I am not saying everyone is this bad, but this lab did this ALL the fucking time. It pissed me off to the point that I check all references, if for no other reason than to make sure that I don't perpetuate that kind of BS.

Tom said...

Yes, I've seen more than a couple instances of that. It's damn annoying, especially when you need something from the original and you need to backtrack several layers to get to it.

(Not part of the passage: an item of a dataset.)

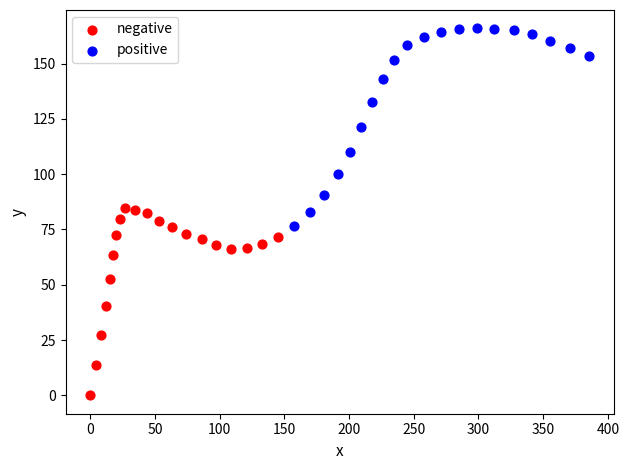

Which series contains the lowest Y value?

negative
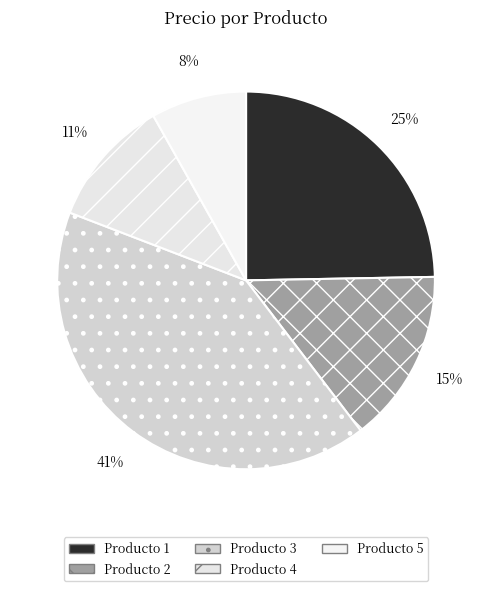

Rank the categories by value from highest to lowest.

Producto 3, Producto 1, Producto 2, Producto 4, Producto 5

I've also seen one citation issue which should make anyone hesitate about cold-citing an article. I was reading a paper and came across an observation that was PERTINENT to my own work. They cited the article (which ran somewhat counter to this papers observations ... but which matched mine ... at least in the way it read). I ran to the literature and pulled up the PDF. The manuscript cited had nothing to do with the issue it was attributed to in the article. I eventually wrote the authors asking them if there had been an error in the citations, and they told me that indeed that had happened. They pointed me in the direction of the proper article (which proved valuable to me). If I had cold-cited the article though (and not fact checked), and just gone on their word ... I would have propagated the error ... and looked like a moron (at least more of one) when it was all sussed out.

Jess said...

Here here! I always make the effort too. In fact, it is exactly what I am about to do today for a Review Article I am writing.

So many times people cite things that don't exist... frustrating.

Loving your blog too. ;)

Tom said...

Jess, exactly. And thanks. I've moved, so check out my new digs!